Thursday 26 April 2018

FTL

(I think that this image resembles Star Trek but it is the cover of a collection by Keith Laumer.)

Keith Laumer, "The Limiting Velocity of Orthodoxy," Science Feature IN Galaxy Science Fiction, December 1980, pp. 187-190.

Laumer discusses the light speed velocity. This is an opportunity:

to try to understand what Laumer says;
to review Poul Anderson's fictional faster-than-light (FTL) space drives.

Trying to summarize Laumer:

it is said that, at light speed, a spaceship's mass would be infinite, its length would be zero and its duration would also be zero;

it is argued that infinite mass, zero length and zero duration are impossible, therefore light-speed travel is also impossible.

Comments So Far
This argument is a syllogism -

If there is light-speed travel, then there is an infinite mass, a zero length and a zero duration.
There is no infinite mass, zero length or zero duration.
Therefore, there is no light-speed travel.

I am not sure that there cannot be zero duration. This idea exists in sf as temporal stasis.

Back to Laumer:

He asserts that infinite mass, zero length and "no time" (p. 188) are impossible, not super-light velocity.

Comment
But there are equations to prove that light-speed travel would involve these impossibilities.

Laumer:

A radio source recedes from Earth at 0.75C;
another radio source recedes from Earth in the opposite direction, also at 0.75C;
0.75 + 0.75 = 1.5;
therefore, these radio sources should be receding from each other at greater than the speed of light;
but physicists say that, in this case, "The velocities don't add." (p.189)

Comment
Why do the velocities not add? As I understand it, common sense ideas reflect our experience which is limited to masses visible to our sense organs moving at speeds much lower than the speed of light. As Hegel argued, quantity affects quality. We should expect the properties of subatomic particles to differ from those of macroscopic objects and the properties of very fast objects to differ from those of very slow objects.

Laumer:

"LIGHT IS A CONDITION, NOT AN EVENT. (Laumer's Theorem)." (p. 190)

He argues that:

light has no velocity;
the radiating sun sets up conditions extending in all directions;
the light rays do not move at the same speed relative to the sun and to Earth and to each other and to those going in the opposite direction;
a velocity implies a time and a distance;
we are told that, at high velocities, time and distance are variables;
if time on a receding object is standing still, then so is the object;
what is our frame of reference for measuring speeds?

Comment
That is as much as I can extract from Laumer. At most, he has the makings of another FTL rationale. We will revisit Anderson's rationales in the next post.

2 comments:

S.M. Stirling said...

It's best not to get into an argument with the physicists; for starters, it can only be conducted in mathematics.

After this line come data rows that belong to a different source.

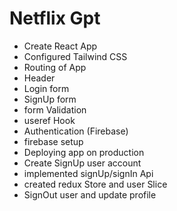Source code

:# Netflix Gpt
- Create React App
- Configured Tailwind CSS
- Routing of App
- Header
- Login form
- SignUp form
- form Validation
- useref Hook
- Authentication (Firebase)
- firebase setup
- Deploying app on production
- Create SignUp user account
- implemented signUp/signIn Api
- created redux Store and user Slice
- SignOut user and update profile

A language tends to contain unspoken assumptions about what the physical universe is like... and those assumptions may be (and often are) wrong.

Eg., the English language assumes that duration is uniform and space is flat in all directions. Both of these turn to be wrong under many conditions; they happen to be mostly true in the conditions we evolved in.

The counter-intuitive parts of General Relativity all turn out to be true; they've been exhaustively experimentally validated. Time does slow down and mass does increase as you accelerate, for instance.

And the one with things receeding from each other at high fractions of C that Laumer raised has been experimentally tested too; and yes, the velocities don't add.

General Relativity is not a -complete- theory. Quantum mechanics is also demonstrably accurate in its predictions, but it contradicts General Relativity.

There are reasonably probable ways -around- the FLT problem for SFnal purposes, but saying GR is flat-out wrong and you can just accelerate through lightspeed won't cut it.

Sean M. Brooks said...

Dear Mr. Stirling,

And my hope is that a FTL drive will be invented that does not contradict General Relativity!